Goal of the exercise: Look through the data that follows and copy each line with the string "MapLibre".

#### Extracted records

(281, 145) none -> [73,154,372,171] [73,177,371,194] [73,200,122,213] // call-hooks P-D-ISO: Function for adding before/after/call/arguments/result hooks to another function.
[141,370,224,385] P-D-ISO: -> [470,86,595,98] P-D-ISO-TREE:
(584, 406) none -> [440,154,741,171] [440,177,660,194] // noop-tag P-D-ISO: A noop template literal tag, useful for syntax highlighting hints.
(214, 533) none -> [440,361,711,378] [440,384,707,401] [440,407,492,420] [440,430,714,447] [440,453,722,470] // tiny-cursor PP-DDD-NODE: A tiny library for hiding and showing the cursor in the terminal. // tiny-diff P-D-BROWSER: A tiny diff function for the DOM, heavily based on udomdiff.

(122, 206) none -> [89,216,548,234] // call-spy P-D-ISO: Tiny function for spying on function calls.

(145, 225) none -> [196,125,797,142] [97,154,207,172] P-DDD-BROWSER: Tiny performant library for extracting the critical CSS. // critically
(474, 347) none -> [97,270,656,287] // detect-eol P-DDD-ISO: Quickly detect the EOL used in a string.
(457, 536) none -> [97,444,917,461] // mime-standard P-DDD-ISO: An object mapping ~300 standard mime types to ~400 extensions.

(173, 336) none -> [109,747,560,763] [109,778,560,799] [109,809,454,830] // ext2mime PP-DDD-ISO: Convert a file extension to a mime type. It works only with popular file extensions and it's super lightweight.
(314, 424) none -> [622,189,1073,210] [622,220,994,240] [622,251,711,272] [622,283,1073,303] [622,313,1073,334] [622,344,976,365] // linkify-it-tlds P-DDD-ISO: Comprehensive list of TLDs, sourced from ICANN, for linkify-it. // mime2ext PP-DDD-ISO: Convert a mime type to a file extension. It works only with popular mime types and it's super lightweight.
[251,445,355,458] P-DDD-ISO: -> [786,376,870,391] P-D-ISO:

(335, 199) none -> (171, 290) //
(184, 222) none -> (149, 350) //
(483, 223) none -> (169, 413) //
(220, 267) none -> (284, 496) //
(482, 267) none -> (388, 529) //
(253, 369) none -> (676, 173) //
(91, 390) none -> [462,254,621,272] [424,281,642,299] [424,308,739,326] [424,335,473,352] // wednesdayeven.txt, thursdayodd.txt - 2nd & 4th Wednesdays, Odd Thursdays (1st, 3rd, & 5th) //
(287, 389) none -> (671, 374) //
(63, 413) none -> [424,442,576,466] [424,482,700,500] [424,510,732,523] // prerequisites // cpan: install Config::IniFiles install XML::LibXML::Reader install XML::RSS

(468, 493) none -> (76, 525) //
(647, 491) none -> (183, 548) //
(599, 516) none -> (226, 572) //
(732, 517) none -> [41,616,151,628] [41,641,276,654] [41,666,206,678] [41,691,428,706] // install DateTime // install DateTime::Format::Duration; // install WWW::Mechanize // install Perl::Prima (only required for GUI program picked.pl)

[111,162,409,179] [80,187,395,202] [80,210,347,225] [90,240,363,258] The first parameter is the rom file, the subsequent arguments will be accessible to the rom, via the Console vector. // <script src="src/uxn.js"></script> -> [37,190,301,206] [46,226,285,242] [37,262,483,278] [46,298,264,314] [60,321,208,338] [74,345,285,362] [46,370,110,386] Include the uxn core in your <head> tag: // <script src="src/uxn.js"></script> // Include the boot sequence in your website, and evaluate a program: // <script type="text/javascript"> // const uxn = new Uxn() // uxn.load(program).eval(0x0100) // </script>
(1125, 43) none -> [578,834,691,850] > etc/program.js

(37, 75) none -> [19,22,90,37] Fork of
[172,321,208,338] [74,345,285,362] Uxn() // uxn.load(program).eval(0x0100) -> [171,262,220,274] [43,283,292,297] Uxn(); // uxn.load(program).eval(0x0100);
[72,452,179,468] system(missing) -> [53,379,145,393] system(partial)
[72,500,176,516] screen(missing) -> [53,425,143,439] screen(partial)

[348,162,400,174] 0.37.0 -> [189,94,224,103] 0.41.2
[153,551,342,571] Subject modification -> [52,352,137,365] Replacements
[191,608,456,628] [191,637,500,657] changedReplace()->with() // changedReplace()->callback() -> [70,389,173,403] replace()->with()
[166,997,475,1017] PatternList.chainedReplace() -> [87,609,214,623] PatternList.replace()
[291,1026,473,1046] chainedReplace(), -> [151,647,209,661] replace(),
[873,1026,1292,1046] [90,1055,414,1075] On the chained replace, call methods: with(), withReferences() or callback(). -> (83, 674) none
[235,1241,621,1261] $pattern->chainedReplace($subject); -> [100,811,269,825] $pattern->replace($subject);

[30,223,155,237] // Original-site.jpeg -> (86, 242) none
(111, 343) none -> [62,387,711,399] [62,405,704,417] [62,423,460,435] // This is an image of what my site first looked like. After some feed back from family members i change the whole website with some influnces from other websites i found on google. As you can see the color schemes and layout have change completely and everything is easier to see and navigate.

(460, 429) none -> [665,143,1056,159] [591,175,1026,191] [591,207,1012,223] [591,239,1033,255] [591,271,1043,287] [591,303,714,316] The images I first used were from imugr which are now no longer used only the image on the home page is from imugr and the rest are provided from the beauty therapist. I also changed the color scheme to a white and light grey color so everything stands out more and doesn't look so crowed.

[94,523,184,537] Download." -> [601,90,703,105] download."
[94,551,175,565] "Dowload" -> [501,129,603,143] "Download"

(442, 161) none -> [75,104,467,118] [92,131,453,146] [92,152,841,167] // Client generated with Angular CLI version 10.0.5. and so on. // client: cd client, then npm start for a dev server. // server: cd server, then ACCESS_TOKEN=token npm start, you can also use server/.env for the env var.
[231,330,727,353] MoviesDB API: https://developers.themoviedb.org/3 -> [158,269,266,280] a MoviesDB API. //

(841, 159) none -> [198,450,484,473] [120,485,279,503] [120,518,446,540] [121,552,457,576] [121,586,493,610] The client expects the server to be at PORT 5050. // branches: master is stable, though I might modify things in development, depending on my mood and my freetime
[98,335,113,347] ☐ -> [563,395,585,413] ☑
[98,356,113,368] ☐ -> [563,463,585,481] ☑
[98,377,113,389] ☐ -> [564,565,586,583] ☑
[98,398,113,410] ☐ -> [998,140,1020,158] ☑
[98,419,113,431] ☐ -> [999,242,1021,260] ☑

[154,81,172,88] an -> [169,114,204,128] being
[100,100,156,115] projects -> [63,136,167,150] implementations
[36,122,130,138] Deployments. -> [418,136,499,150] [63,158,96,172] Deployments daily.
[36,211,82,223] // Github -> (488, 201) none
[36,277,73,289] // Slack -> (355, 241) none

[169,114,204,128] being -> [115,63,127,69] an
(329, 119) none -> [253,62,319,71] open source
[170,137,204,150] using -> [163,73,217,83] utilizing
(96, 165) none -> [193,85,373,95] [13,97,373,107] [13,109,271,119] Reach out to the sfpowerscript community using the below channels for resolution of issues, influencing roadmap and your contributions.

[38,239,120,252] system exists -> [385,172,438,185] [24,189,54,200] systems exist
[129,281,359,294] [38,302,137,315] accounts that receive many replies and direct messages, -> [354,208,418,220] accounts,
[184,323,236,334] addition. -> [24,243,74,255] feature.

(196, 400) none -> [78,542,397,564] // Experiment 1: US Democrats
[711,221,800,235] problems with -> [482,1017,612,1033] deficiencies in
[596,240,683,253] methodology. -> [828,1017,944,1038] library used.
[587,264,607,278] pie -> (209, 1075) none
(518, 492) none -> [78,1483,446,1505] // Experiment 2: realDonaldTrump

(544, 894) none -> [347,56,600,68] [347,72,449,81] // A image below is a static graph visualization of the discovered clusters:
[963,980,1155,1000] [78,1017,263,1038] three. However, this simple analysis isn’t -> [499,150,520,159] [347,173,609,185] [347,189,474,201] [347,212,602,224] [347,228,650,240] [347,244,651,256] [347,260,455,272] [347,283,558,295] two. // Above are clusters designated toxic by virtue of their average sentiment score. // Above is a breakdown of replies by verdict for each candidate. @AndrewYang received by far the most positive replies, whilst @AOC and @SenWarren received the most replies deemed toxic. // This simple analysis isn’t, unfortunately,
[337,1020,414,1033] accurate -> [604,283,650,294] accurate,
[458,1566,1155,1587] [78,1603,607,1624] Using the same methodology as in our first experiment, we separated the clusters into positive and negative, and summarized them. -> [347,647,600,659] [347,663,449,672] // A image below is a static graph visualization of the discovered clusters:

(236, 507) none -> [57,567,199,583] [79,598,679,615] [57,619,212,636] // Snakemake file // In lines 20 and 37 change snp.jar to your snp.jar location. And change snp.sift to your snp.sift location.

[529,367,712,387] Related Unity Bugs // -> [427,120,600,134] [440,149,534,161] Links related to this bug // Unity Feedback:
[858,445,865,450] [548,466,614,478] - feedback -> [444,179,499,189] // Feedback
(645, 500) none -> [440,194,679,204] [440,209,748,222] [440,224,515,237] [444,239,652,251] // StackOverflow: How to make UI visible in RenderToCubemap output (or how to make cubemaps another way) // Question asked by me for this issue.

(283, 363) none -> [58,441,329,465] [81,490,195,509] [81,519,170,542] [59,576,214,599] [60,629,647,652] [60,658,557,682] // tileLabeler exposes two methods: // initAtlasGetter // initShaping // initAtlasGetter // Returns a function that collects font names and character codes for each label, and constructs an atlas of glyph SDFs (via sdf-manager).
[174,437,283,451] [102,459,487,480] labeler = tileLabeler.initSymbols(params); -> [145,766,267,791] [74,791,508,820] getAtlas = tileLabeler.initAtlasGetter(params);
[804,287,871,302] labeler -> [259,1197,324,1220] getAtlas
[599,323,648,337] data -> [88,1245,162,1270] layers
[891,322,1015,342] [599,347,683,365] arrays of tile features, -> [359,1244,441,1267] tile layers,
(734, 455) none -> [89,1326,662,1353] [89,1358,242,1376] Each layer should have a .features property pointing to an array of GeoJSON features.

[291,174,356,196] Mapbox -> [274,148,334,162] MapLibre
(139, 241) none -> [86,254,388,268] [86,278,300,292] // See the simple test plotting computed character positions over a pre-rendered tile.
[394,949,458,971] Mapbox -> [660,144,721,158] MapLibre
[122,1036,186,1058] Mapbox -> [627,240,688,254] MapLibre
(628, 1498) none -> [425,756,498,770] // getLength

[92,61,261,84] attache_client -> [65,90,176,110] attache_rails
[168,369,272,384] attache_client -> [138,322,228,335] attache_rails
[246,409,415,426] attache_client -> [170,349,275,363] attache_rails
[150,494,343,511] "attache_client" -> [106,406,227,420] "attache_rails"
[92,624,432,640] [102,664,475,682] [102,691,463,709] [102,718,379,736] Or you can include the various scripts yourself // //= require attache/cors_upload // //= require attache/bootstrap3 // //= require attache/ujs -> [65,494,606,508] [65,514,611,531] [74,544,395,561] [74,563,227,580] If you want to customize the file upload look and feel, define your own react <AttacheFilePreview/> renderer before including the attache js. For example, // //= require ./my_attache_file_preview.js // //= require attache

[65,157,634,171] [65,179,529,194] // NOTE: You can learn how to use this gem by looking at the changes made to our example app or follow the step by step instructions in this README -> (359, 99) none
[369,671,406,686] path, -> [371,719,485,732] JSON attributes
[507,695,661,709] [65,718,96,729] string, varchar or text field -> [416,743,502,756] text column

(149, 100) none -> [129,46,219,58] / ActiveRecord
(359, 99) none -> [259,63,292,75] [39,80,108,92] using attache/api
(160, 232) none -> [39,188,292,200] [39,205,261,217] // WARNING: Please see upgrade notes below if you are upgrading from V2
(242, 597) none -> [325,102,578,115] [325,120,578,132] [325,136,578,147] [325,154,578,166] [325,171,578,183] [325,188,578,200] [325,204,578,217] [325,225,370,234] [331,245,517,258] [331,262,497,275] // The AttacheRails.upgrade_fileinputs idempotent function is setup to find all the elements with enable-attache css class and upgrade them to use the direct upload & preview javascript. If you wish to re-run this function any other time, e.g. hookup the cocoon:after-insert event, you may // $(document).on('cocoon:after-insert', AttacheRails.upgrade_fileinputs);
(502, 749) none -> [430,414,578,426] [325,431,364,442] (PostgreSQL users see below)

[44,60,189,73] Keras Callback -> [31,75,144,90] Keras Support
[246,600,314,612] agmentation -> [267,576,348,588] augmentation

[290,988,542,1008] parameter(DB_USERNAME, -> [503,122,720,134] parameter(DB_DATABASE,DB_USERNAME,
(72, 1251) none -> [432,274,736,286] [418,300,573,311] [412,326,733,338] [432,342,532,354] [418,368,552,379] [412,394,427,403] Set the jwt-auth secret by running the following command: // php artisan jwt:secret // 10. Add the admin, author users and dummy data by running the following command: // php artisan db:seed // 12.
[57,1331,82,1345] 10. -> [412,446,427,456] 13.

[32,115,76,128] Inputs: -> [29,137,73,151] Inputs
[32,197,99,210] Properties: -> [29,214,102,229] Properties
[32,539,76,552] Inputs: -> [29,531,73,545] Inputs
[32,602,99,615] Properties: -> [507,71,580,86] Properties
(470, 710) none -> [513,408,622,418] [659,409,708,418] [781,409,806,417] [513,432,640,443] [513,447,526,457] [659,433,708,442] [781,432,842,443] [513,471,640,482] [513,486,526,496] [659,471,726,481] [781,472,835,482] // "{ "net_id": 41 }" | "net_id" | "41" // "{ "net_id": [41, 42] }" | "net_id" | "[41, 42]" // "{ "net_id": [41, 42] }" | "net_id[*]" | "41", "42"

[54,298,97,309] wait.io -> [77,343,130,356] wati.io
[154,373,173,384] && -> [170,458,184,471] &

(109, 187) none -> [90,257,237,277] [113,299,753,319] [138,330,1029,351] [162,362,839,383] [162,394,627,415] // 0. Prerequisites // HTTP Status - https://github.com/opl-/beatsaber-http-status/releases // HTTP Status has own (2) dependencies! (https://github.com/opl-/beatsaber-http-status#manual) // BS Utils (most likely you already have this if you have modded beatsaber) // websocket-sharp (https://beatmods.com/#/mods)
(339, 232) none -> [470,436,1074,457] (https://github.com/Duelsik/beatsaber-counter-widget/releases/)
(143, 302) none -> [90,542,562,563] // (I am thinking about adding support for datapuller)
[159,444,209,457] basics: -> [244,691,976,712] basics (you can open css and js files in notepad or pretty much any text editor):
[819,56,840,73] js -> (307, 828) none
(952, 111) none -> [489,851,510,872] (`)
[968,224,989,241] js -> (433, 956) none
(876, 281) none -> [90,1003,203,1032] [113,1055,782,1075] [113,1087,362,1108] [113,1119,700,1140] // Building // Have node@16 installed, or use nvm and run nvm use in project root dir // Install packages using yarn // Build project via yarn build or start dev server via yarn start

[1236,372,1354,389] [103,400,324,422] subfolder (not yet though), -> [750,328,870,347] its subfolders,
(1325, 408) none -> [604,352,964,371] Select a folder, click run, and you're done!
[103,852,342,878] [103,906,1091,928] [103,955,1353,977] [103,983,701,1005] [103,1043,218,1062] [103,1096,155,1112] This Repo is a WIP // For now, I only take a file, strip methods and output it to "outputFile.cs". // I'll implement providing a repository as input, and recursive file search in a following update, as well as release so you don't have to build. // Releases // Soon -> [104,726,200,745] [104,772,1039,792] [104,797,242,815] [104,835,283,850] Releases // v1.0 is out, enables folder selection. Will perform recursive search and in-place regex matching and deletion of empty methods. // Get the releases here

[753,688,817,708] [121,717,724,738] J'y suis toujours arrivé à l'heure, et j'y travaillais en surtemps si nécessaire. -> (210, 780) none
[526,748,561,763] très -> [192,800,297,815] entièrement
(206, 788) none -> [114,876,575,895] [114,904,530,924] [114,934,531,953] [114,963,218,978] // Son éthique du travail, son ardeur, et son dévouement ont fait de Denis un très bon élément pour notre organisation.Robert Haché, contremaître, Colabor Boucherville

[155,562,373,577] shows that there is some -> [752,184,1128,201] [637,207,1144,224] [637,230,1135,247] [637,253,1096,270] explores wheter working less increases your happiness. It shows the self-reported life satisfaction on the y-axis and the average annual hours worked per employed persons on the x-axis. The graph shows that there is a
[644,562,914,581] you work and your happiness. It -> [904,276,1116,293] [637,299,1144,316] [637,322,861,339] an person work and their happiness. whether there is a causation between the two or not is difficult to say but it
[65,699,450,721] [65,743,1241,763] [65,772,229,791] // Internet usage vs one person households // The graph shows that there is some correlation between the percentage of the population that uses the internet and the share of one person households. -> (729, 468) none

########

Your response:
[291,174,356,196] Mapbox -> [274,148,334,162] MapLibre
[394,949,458,971] Mapbox -> [660,144,721,158] MapLibre
[122,1036,186,1058] Mapbox -> [627,240,688,254] MapLibre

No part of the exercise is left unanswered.